* _Co zrobić_
Przepisz wszystkie poniższe rekordy wiersz po wierszu bez żadnych zmian. Obrazków nie umieszczaj w odpowiedzi.

* _Przekazane rekordy_
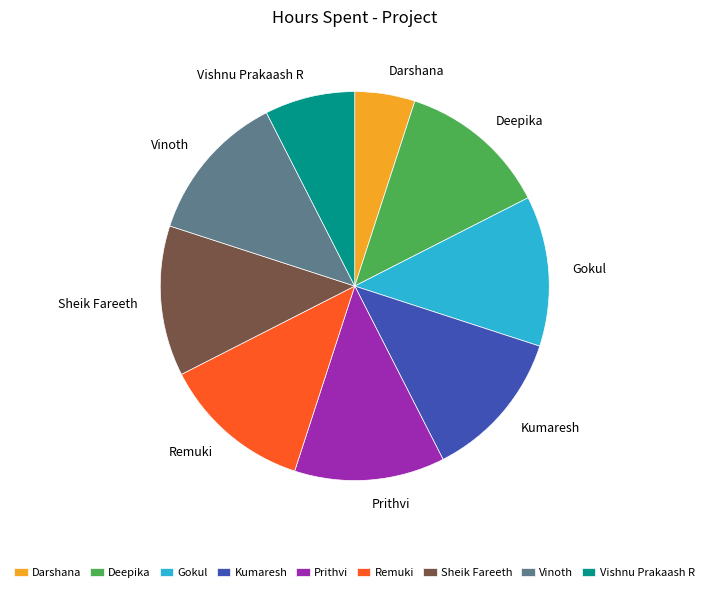

True or false: Vishnu Prakaash R accounts for 20% of the total.

False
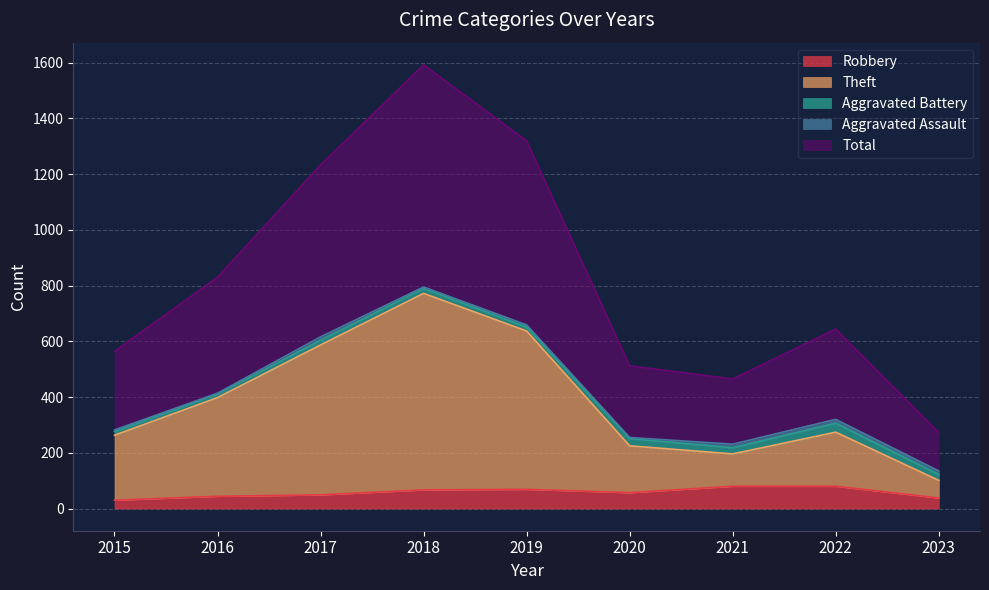

The Theft series shows 637 at 2019. True or false?

True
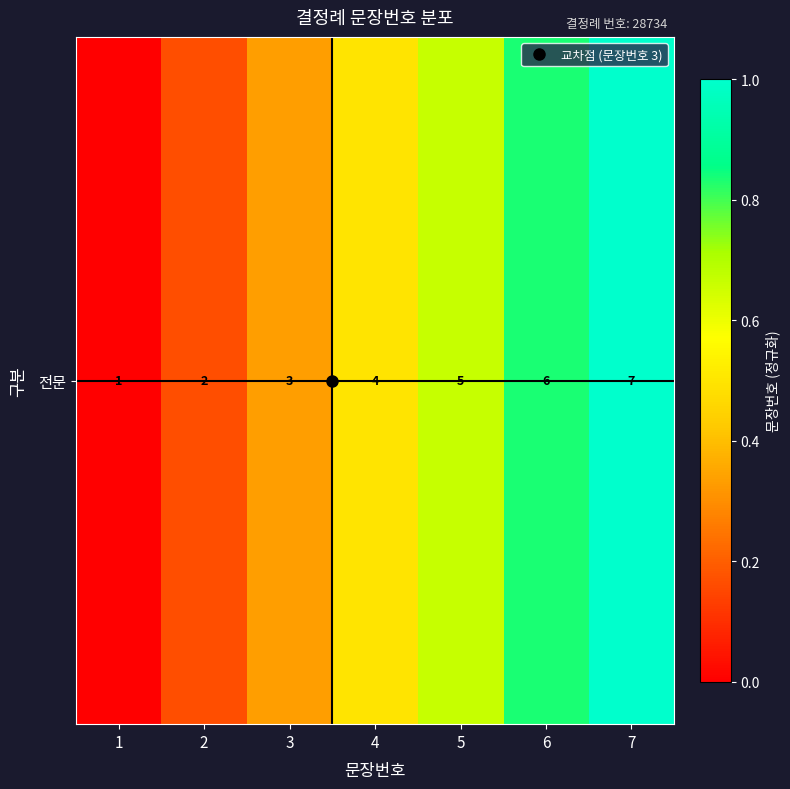

What is the maximum value shown in the chart?

1.0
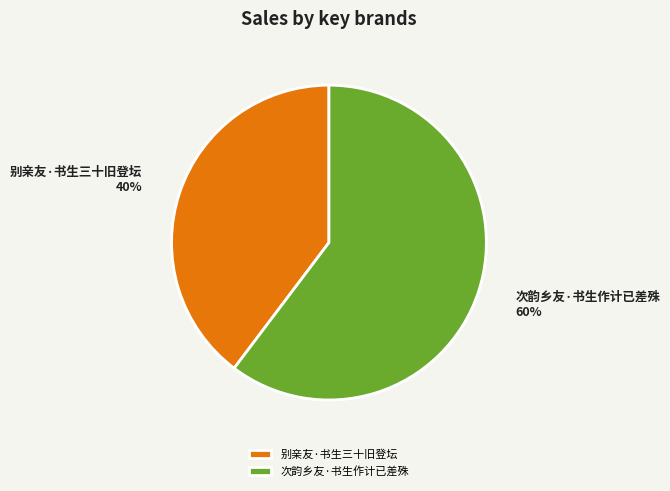

Combined, do 别亲友·书生三十旧登坛 and 次韵乡友·书生作计已差殊 account for over 50%?

Yes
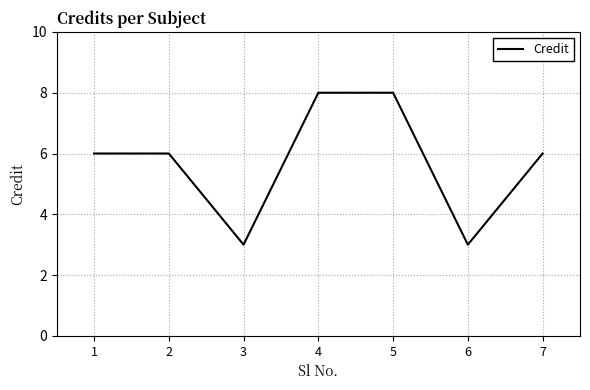

How many distinct data groups are displayed?

1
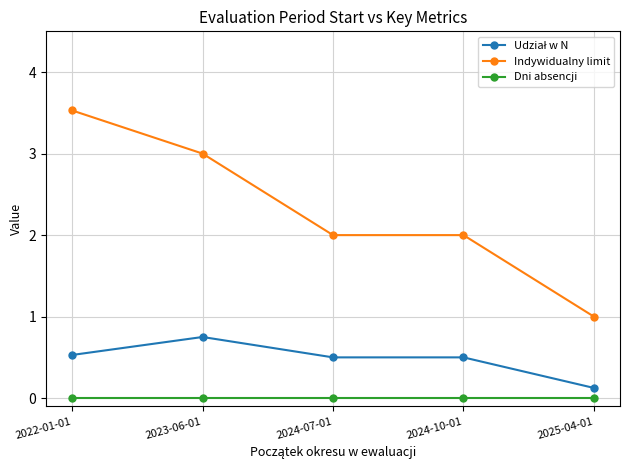

Between 2024-07-01 and 2025-04-01, which series saw the biggest shift?

Indywidualny limit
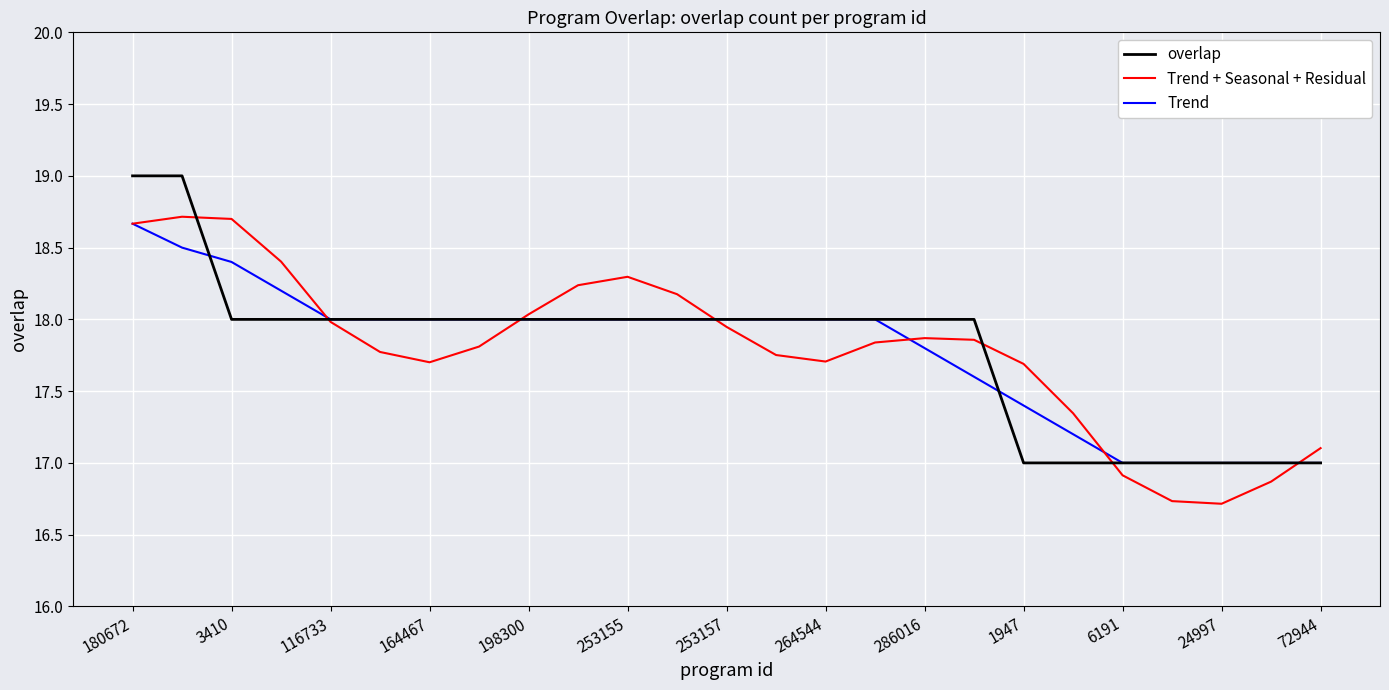

What is the lowest value of the overlap series?

17.0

* _Rozwiązanie zadania_
True or false: Vishnu Prakaash R accounts for 20% of the total.

False

The Theft series shows 637 at 2019. True or false?

True

What is the maximum value shown in the chart?

1.0

Combined, do 别亲友·书生三十旧登坛 and 次韵乡友·书生作计已差殊 account for over 50%?

Yes

How many distinct data groups are displayed?

1

Between 2024-07-01 and 2025-04-01, which series saw the biggest shift?

Indywidualny limit

What is the lowest value of the overlap series?

17.0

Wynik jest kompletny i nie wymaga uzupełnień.